Stored data entries
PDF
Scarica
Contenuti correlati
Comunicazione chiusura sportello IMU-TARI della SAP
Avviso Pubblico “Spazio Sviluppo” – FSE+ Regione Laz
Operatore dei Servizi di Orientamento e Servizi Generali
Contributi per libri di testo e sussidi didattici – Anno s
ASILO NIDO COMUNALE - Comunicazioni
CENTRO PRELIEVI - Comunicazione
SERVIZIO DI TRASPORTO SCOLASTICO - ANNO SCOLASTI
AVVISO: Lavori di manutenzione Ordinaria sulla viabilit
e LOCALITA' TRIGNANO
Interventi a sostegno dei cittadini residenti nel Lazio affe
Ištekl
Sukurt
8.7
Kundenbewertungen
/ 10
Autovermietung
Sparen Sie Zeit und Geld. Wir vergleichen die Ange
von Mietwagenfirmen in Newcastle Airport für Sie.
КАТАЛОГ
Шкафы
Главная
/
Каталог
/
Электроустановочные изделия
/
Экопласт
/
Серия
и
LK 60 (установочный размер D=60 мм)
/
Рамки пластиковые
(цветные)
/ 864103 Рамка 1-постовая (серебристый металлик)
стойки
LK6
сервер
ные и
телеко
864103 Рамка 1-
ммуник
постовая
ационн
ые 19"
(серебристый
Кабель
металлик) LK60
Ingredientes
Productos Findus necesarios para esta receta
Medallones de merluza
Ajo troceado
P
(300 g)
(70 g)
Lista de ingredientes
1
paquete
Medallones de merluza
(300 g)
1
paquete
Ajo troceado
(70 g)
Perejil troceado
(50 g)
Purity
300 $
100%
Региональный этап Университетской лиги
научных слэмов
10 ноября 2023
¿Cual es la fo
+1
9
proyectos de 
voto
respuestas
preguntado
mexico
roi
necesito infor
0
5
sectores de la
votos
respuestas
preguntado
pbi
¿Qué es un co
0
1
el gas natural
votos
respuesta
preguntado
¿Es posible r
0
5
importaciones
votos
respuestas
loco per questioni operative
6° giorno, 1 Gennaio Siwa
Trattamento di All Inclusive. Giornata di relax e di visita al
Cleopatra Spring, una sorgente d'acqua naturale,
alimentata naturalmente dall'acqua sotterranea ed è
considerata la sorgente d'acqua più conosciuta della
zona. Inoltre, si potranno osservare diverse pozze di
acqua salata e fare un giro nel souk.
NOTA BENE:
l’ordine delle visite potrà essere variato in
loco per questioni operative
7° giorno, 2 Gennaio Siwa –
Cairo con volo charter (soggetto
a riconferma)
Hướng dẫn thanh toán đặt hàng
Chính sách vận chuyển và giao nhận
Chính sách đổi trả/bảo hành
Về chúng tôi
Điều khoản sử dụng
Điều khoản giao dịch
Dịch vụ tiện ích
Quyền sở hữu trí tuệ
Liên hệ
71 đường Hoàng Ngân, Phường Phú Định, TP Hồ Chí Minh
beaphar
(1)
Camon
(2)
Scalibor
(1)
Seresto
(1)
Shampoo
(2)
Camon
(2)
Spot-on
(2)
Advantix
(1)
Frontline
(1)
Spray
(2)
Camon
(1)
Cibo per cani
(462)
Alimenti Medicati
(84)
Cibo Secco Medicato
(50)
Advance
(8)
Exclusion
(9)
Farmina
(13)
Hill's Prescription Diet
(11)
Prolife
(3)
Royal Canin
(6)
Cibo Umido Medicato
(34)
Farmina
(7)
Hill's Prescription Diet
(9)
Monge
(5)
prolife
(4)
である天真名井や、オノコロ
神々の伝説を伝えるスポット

◆ The task
Each entry above must be retyped exactly.

◆ Task result
PDF
Scarica
Contenuti correlati
Comunicazione chiusura sportello IMU-TARI della SAP
Avviso Pubblico “Spazio Sviluppo” – FSE+ Regione Laz
Operatore dei Servizi di Orientamento e Servizi Generali
Contributi per libri di testo e sussidi didattici – Anno s
ASILO NIDO COMUNALE - Comunicazioni
CENTRO PRELIEVI - Comunicazione
SERVIZIO DI TRASPORTO SCOLASTICO - ANNO SCOLASTI
AVVISO: Lavori di manutenzione Ordinaria sulla viabilit
e LOCALITA' TRIGNANO
Interventi a sostegno dei cittadini residenti nel Lazio affe
Ištekl
Sukurt
8.7
Kundenbewertungen
/ 10
Autovermietung
Sparen Sie Zeit und Geld. Wir vergleichen die Ange
von Mietwagenfirmen in Newcastle Airport für Sie.
КАТАЛОГ
Шкафы
Главная
/
Каталог
/
Электроустановочные изделия
/
Экопласт
/
Серия
и
LK 60 (установочный размер D=60 мм)
/
Рамки пластиковые
(цветные)
/ 864103 Рамка 1-постовая (серебристый металлик)
стойки
LK6
сервер
ные и
телеко
864103 Рамка 1-
ммуник
постовая
ационн
ые 19"
(серебристый
Кабель
металлик) LK60
Ingredientes
Productos Findus necesarios para esta receta
Medallones de merluza
Ajo troceado
P
(300 g)
(70 g)
Lista de ingredientes
1
paquete
Medallones de merluza
(300 g)
1
paquete
Ajo troceado
(70 g)
Perejil troceado
(50 g)
Purity
300 $
100%
Региональный этап Университетской лиги
научных слэмов
10 ноября 2023
¿Cual es la fo
+1
9
proyectos de 
voto
respuestas
preguntado
mexico
roi
necesito infor
0
5
sectores de la
votos
respuestas
preguntado
pbi
¿Qué es un co
0
1
el gas natural
votos
respuesta
preguntado
¿Es posible r
0
5
importaciones
votos
respuestas
loco per questioni operative
6° giorno, 1 Gennaio Siwa
Trattamento di All Inclusive. Giornata di relax e di visita al
Cleopatra Spring, una sorgente d'acqua naturale,
alimentata naturalmente dall'acqua sotterranea ed è
considerata la sorgente d'acqua più conosciuta della
zona. Inoltre, si potranno osservare diverse pozze di
acqua salata e fare un giro nel souk.
NOTA BENE:
l’ordine delle visite potrà essere variato in
loco per questioni operative
7° giorno, 2 Gennaio Siwa –
Cairo con volo charter (soggetto
a riconferma)
Hướng dẫn thanh toán đặt hàng
Chính sách vận chuyển và giao nhận
Chính sách đổi trả/bảo hành
Về chúng tôi
Điều khoản sử dụng
Điều khoản giao dịch
Dịch vụ tiện ích
Quyền sở hữu trí tuệ
Liên hệ
71 đường Hoàng Ngân, Phường Phú Định, TP Hồ Chí Minh
beaphar
(1)
Camon
(2)
Scalibor
(1)
Seresto
(1)
Shampoo
(2)
Camon
(2)
Spot-on
(2)
Advantix
(1)
Frontline
(1)
Spray
(2)
Camon
(1)
Cibo per cani
(462)
Alimenti Medicati
(84)
Cibo Secco Medicato
(50)
Advance
(8)
Exclusion
(9)
Farmina
(13)
Hill's Prescription Diet
(11)
Prolife
(3)
Royal Canin
(6)
Cibo Umido Medicato
(34)
Farmina
(7)
Hill's Prescription Diet
(9)
Monge
(5)
prolife
(4)
である天真名井や、オノコロ
神々の伝説を伝えるスポット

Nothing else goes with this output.